Alterations in potassium channel gene expression in atria of patients with persistent and paroxysmal atrial fibrillation: differential regulation of protein and mRNA levels for K+ channels

OBJECTIVES Our purpose was to determine whether patients with persistent atrial fibrillation (AF) and patients with paroxysmal AF show alterations in potassium channel expression. BACKGROUND Persistent AF is associated with a sustained shortening of the atrial action potential duration and atrial refractory period. Underlying molecular changes have not been studied in humans. We investigated whether a changed gene expression of specific potassium channels is associated with these changes in patients with persistent AF and in patients with paroxysmal AF. METHODS Right atrial appendages were obtained from 8 patients with paroxysmal AF, 10 with persistent AF and 18 matched controls in sinus rhythm. All controls underwent coronary artery bypass surgery, whereas most AF patients underwent Cox’s MAZE surgery (atrial arrhythmia surgery to cure AF) (n = 12).

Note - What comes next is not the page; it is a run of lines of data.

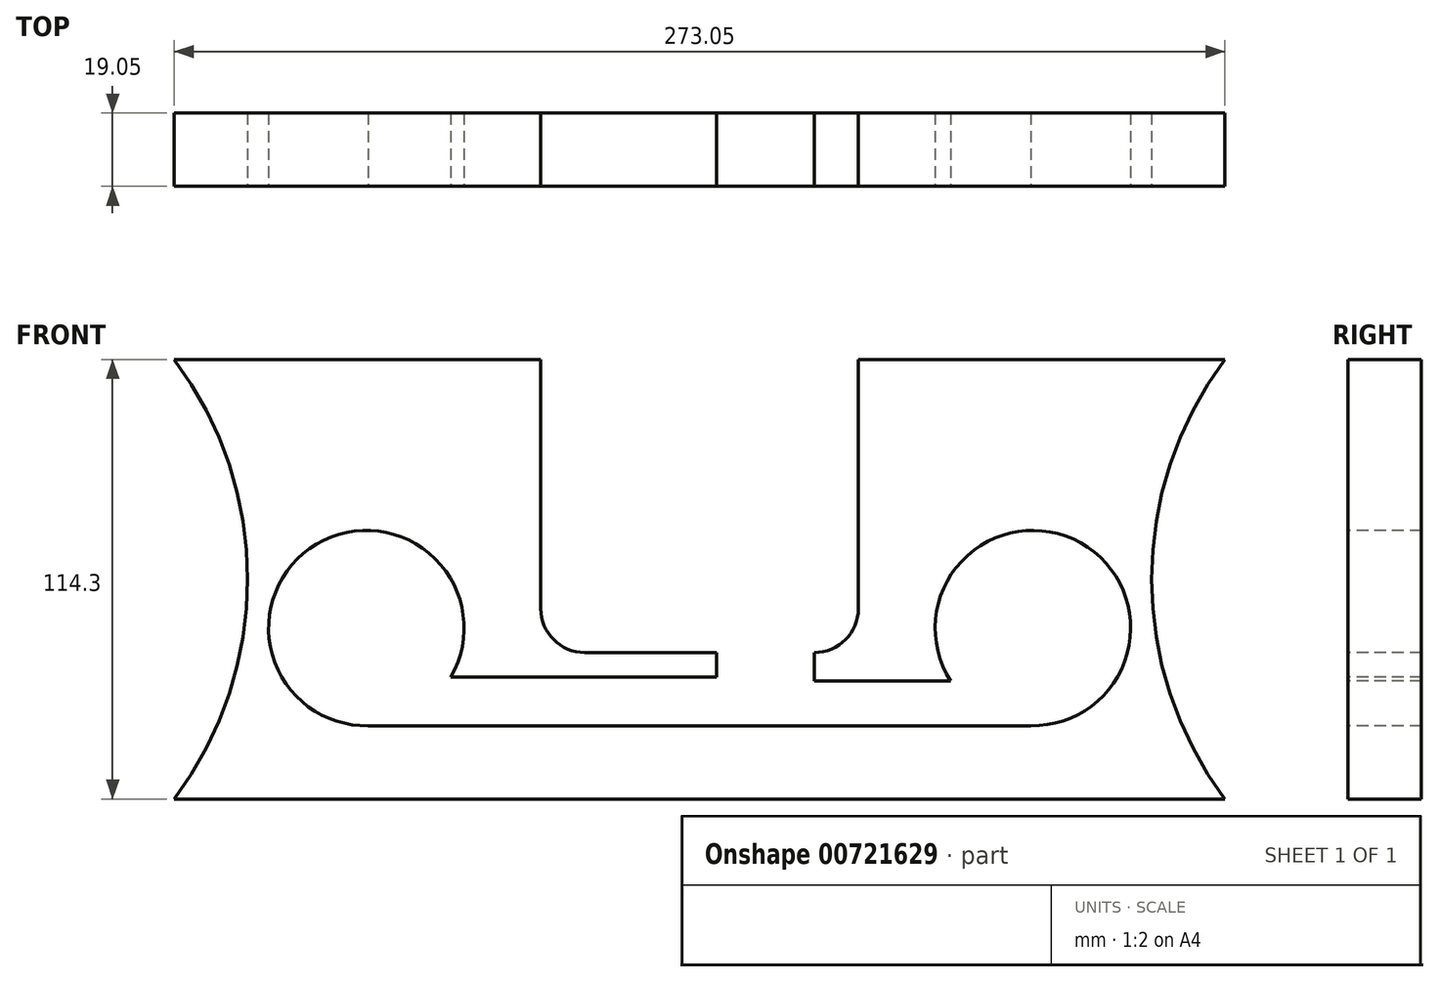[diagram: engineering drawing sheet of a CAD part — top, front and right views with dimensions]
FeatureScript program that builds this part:
annotation { "Feature Type Name" : "Feature", "Feature Type Description" : "" }
export const myFeature = defineFeature(function(context is Context, id is Id, definition is map)
    precondition{}
    {
        {
            var Q0;
            Q0=qCreatedBy(makeId("Front.planeOp"),FACE);
            var sketch = newSketch(context, id + "F0", { "sketchPlane" : qUnion([Q0])});
            skLineSegment(sketch, "E0.bottom", {"start": v(0, 0) * mm, "end": v(273.05, 0) * mm});
            skLineSegment(sketch, "E0.top", {"start": v(0, 114.3) * mm, "end": v(273.05, 114.3) * mm});
            skLineSegment(sketch, "E0.left", {"start": v(0, 0) * mm, "end": v(0, 114.3) * mm});
            skLineSegment(sketch, "E0.right", {"start": v(273.05, 0) * mm, "end": v(273.05, 114.3) * mm});
            skSolve(sketch);
        }
        {
            var Q0;
            Q0=makeQuery(id+"F0.imprint","IMPRINT",FACE,{"disambiguationData":[TD([[makeQuery(id+"F0.imprint","IMPRINT",EDGE,{"derivedFrom":sQuery(id+"F0.wireOp",EDGE,"E0.bottom")}),1.0]])]});
            extrude(context, id + "F1", {"entities" : qUnion([Q0]), "depth" : 19.05 * mm, "offsetDistance" : 25.4 * mm});
        }
        {
            var Q0;
            Q0=makeQuery(id+"F1.opExtrude","CAP_FACE",FACE,{"disambiguationData":[OSD([sQuery(id+"F0.wireOp",EDGE,"E0.bottom"),sQuery(id+"F0.wireOp",EDGE,"E0.top"),sQuery(id+"F0.wireOp",EDGE,"E0.left"),sQuery(id+"F0.wireOp",EDGE,"E0.right")])],"isStart":false});
            var sketch = newSketch(context, id + "F2", { "sketchPlane" : qUnion([Q0])});
            skArc(sketch, "E1", {"start": v(0, 0) * mm, "mid": v(19.05, 57.15) * mm, "end": v(0, 114.3) * mm});
            skArc(sketch, "E2", {"start": v(273.05, 114.3) * mm, "mid": v(254, 57.15) * mm, "end": v(273.05, 0) * mm});
            skSolve(sketch);
        }
        {
            var Q0;
            Q0=makeQuery(id+"F2.imprint","IMPRINT",FACE,{"disambiguationData":[TD([[makeQuery(id+"F2.imprint","IMPRINT",EDGE,{"derivedFrom":sQuery(id+"F2.wireOp",EDGE,"E1")}),1.0]])]});
            var Q1;
            Q1=makeQuery(id+"F2.imprint","IMPRINT",FACE,{"disambiguationData":[TD([[makeQuery(id+"F2.imprint","IMPRINT",EDGE,{"derivedFrom":sQuery(id+"F2.wireOp",EDGE,"E2")}),1.0]])]});
            extrude(context, id + "F3", {"entities" : qUnion([Q0, Q1]), "operationType" : NewBodyOperationType.REMOVE, "oppositeDirection" : true, "depth" : 25.4 * mm, "offsetDistance" : 25.4 * mm});
        }
        {
            var Q0;
            Q0=makeQuery(id+"F1.opExtrude","CAP_FACE",FACE,{"disambiguationData":[OSD([sQuery(id+"F0.wireOp",EDGE,"E0.bottom"),sQuery(id+"F0.wireOp",EDGE,"E0.top"),sQuery(id+"F0.wireOp",EDGE,"E0.left"),sQuery(id+"F0.wireOp",EDGE,"E0.right")])],"isStart":false});
            var sketch = newSketch(context, id + "F4", { "sketchPlane" : qUnion([Q0])});
            skLineSegment(sketch, "E3", {"start": v(95.25, 114.3) * mm, "end": v(95.25, 38.1) * mm});
            skLineSegment(sketch, "E4", {"start": v(95.25, 38.1) * mm, "end": v(177.8, 38.1) * mm});
            skLineSegment(sketch, "E5", {"start": v(177.8, 38.1) * mm, "end": v(177.8, 114.3) * mm});
            skCircle(sketch, "E6", {"center": v(49.91, 44.45) * mm, "radius": 25.4 * mm});
            skCircle(sketch, "E7", {"center": v(223.14, 44.45) * mm, "radius": 25.4 * mm});
            skCircle(sketch, "E8", {"center": v(106.68, 49.53) * mm, "radius": 11.43 * mm});
            skCircle(sketch, "E9", {"center": v(166.37, 49.53) * mm, "radius": 11.43 * mm});
            skSolve(sketch);
        }
        {
            var Q0;
            {var subQ1=makeQuery(id+"F1.opExtrude","CAP_EDGE",EDGE,{"disambiguationData":[OSD([sQuery(id+"F0.wireOp",EDGE,"E0.top")])],"isStart":false});var subQ9=sQuery(id+"F4.wireOp",EDGE,"E3");var subQ11=makeQuery(id+"F4.imprint","INTERSECT",VERTEX,{"derivedFrom":[subQ1,subQ9]});Q0=makeQuery(id+"F4.imprint","IMPRINT",FACE,{"disambiguationData":[TD([[makeQuery(id+"F4.imprint","IMPRINT",EDGE,{"disambiguationData":[TD([[subQ11,-1.0]])],"derivedFrom":subQ9}),1.0]])]});}
            var Q1;
            Q1=makeQuery(id+"F4.imprint","IMPRINT",FACE,{"disambiguationData":[TD([[makeQuery(id+"F4.imprint","IMPRINT",EDGE,{"derivedFrom":sQuery(id+"F4.wireOp",EDGE,"E6")}),1.0]])]});
            var Q2;
            Q2=makeQuery(id+"F4.imprint","IMPRINT",FACE,{"disambiguationData":[TD([[makeQuery(id+"F4.imprint","IMPRINT",EDGE,{"derivedFrom":sQuery(id+"F4.wireOp",EDGE,"E7")}),1.0]])]});
            var Q3;
            {var subQ0=sQuery(id+"F4.wireOp",EDGE,"E9");var subQ1=makeQuery(id+"F4.imprint","INTERSECT",VERTEX,{"derivedFrom":[sQuery(id+"F4.wireOp",EDGE,"E4"),subQ0]});Q3=makeQuery(id+"F4.imprint","IMPRINT",FACE,{"disambiguationData":[TD([[makeQuery(id+"F4.imprint","IMPRINT",EDGE,{"disambiguationData":[TD([[subQ1,1.0]])],"derivedFrom":subQ0}),1.0]])]});}
            var Q4;
            {var subQ0=sQuery(id+"F4.wireOp",EDGE,"E8");var subQ1=makeQuery(id+"F4.imprint","INTERSECT",VERTEX,{"derivedFrom":[sQuery(id+"F4.wireOp",EDGE,"E3"),subQ0]});Q4=makeQuery(id+"F4.imprint","IMPRINT",FACE,{"disambiguationData":[TD([[makeQuery(id+"F4.imprint","IMPRINT",EDGE,{"disambiguationData":[TD([[subQ1,-1.0]])],"derivedFrom":subQ0}),1.0]])]});}
            extrude(context, id + "F5", {"entities" : qUnion([Q0, Q1, Q2, Q3, Q4]), "operationType" : NewBodyOperationType.REMOVE, "oppositeDirection" : true, "depth" : 25.4 * mm, "offsetDistance" : 25.4 * mm});
        }
        {
            var Q0;
            Q0=makeQuery(id+"F1.opExtrude","CAP_FACE",FACE,{"disambiguationData":[OSD([sQuery(id+"F0.wireOp",EDGE,"E0.bottom"),sQuery(id+"F0.wireOp",EDGE,"E0.top"),sQuery(id+"F0.wireOp",EDGE,"E0.left"),sQuery(id+"F0.wireOp",EDGE,"E0.right")])],"isStart":false});
            var sketch = newSketch(context, id + "F6", { "sketchPlane" : qUnion([Q0])});
            skLineSegment(sketch, "E10", {"start": v(166.37, 38.1) * mm, "end": v(166.37, 30.71) * mm});
            skLineSegment(sketch, "E11", {"start": v(166.37, 30.71) * mm, "end": v(201.78, 30.71) * mm});
            skLineSegment(sketch, "E12", {"start": v(201.78, 30.71) * mm, "end": v(223.66, 19.06) * mm});
            skLineSegment(sketch, "E13", {"start": v(223.66, 19.06) * mm, "end": v(50.43, 19.06) * mm});
            skLineSegment(sketch, "E14", {"start": v(50.43, 19.06) * mm, "end": v(71.91, 31.76) * mm});
            skLineSegment(sketch, "E15", {"start": v(71.91, 31.76) * mm, "end": v(140.97, 31.76) * mm});
            skLineSegment(sketch, "E16", {"start": v(140.97, 31.76) * mm, "end": v(140.97, 38.1) * mm});
            skSolve(sketch);
        }
        {
            var Q0;
            {var subQ8=sQuery(id+"F6.wireOp",EDGE,"E10");Q0=makeQuery(id+"F6.imprint","IMPRINT",FACE,{"disambiguationData":[TD([[makeQuery(id+"F6.imprint","IMPRINT",EDGE,{"derivedFrom":subQ8}),-1.0]])]});}
            extrude(context, id + "F7", {"entities" : qUnion([Q0]), "operationType" : NewBodyOperationType.REMOVE, "oppositeDirection" : true, "depth" : 25.4 * mm, "offsetDistance" : 25.4 * mm});
        }
    });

All patients had normal left ventricular function. mRNA (ribonucleic acid) levels were measured by semiquantitative polymerase chain reaction and protein content by Western blotting. RESULTS mRNA levels of transient outward channel (Kv4.3), acetylcholine-dependent potassium channel (Kir3.4) and ATP-dependent potassium channel (Kir6.2) were reduced in patients with persistent AF (−35%, −47% and −36%, respectively, p < 0.05), whereas only Kv4.3 mRNA level was reduced in patients with paroxysmal AF (−29%, P = 0.03). No changes were found for Kv1.5 and HERG mRNA levels in either group. Protein levels of Kv4.3, Kv1.5 and Kir3.1 were reduced both in patients with persistent AF (−39%, −84% and −47%, respectively, p < 0.05) and in those with paroxysmal AF (−57%, −64%, and −40%, respectively, p < 0.05). CONCLUSIONS Persistent AF is accompanied by reductions in mRNA and protein levels of several potassium channels. In patients with paroxysmal AF these reductions were observed predominantly at the protein level and not at the mRNA level, suggesting a post-transcriptional regulation.